The Art Curriculum in Waldorf Education

Our artistic philosophies, goals and practices

By Marcia Seymour

The Waldorf curriculum is fundamentally an artistic curriculum. It seeks to engage the developing child as his or her capacities for thinking, feeling and creating unfold. Teachers strive to imbue the rich and varied curriculum, which addresses these predictable stages of child development, with art and music, movement, and a true connection to what it means to be a human being living responsibly and actively on the earth. From Grade One through Grade Eight, the children create their own lesson books for each subject they study. Close attention is paid to illustrations, handwriting, and the artistic composition of each page, whether it is learning the alphabet in Grade One or studying organic chemistry in Grade Eight. Some highlights for the children include creating detailed colored maps, learning calligraphy while studying the Middle Ages, and shading beautiful geometric forms.

The Qualities of Color: Painting

The world of the child is full of color and activity. In Grades One through Three, watercolor painting is a means to introduce to the children the qualities of color. We begin with an experience of each primary color: red, blue and yellow. Areas of deep luscious color move into thin veils of shining luminosity on the wet page. After an introduction the colors then begin to relate to one another. The teacher may tell about a day that boisterous red stamped into the room, how yellow skipped off to a corner and blue slipped silently under a table. The children watch as the teacher paints the story, just with color. Then each child re-enacts the story on his or her own paper. By Grade Three simple figures and forms out of the main lesson work are incorporated into painting. While the children learn about how people build their homes in harmony with their environment, their painting and drawing will incorporate these themes. During the study of animals in Grade Four, the teacher finds an excellent opportunity to begin mixing the browns, tans, and grays of the natural world. Watercolor painting continues through Grade Eight as the children learn new techniques which include painting on stretched dry paper and using thin veils to build up color and form in a composition.

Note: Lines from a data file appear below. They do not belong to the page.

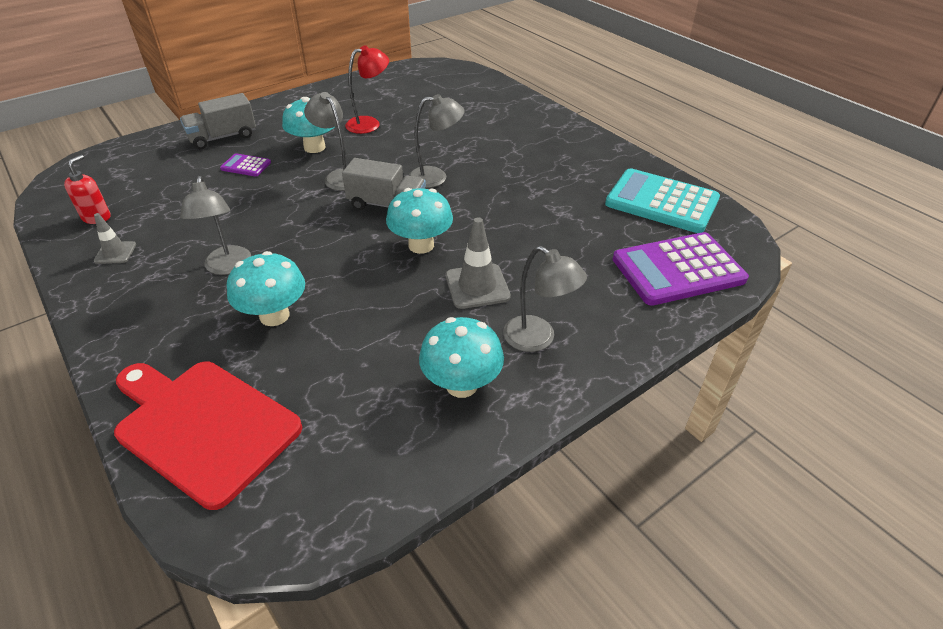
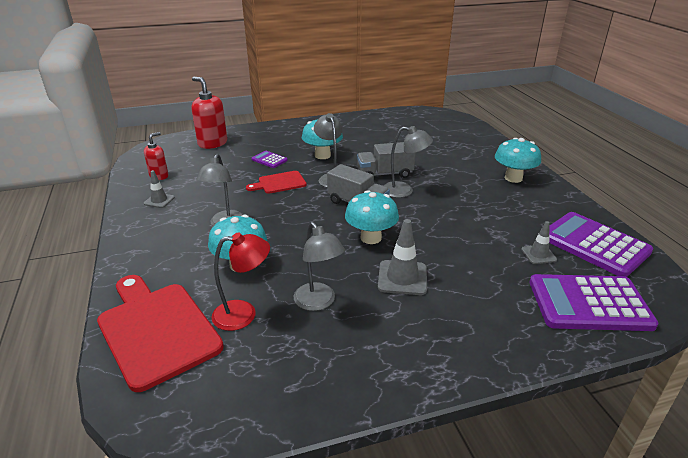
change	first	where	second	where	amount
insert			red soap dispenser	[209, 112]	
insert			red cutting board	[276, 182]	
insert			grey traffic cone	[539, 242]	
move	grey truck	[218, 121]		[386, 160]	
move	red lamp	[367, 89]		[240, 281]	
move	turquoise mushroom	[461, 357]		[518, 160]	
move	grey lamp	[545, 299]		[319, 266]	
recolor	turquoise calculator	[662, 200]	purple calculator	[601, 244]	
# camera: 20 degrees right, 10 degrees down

Developing Technique: Drawing

Drawing begins with beeswax crayons in first grade. Block crayons are used to create washes or planes of color, and stick crayons are used to draw with line. Writing usually begins with thick colored pencils; as the children get older, they write with fountain pens. Thinner pencils with rich, creamy color are then used to create stunning illustrations and drawings to compliment their writing. In Grade Six, work with charcoal and drawing the simple three-dimensional forms begins. Techniques of perspective and careful, accurate drawing are taken up during Grade Seven, and the study of the Renaissance with its changing view of the world. In Grade Eight, the drawing of portraits complements the study of historical figures.

Conversing In Form: Sculpture

Throughout the grade school years, children are working with modeling forms. In the early grades, colored beeswax is molded into the many characters of fairy tales and fables. To the delight of the older child, clay and plasticine are introduced and used to model houses, animals, plant forms, platonic solids, and free form sculptures. A free form sculpture may have the theme of a conversation. How do we speak with one another, how do we listen and engage ourselves with others? The teacher will use the arts to address the social arena of the classroom, to draw out and develop sensitive, courageous and compassionate students.

Appreciating the benefits art brings to children and using art in every aspect of our curriculum, allows Waldorf schools to help children become independent, socially conscious individuals capable of healthy, productive and creative lives.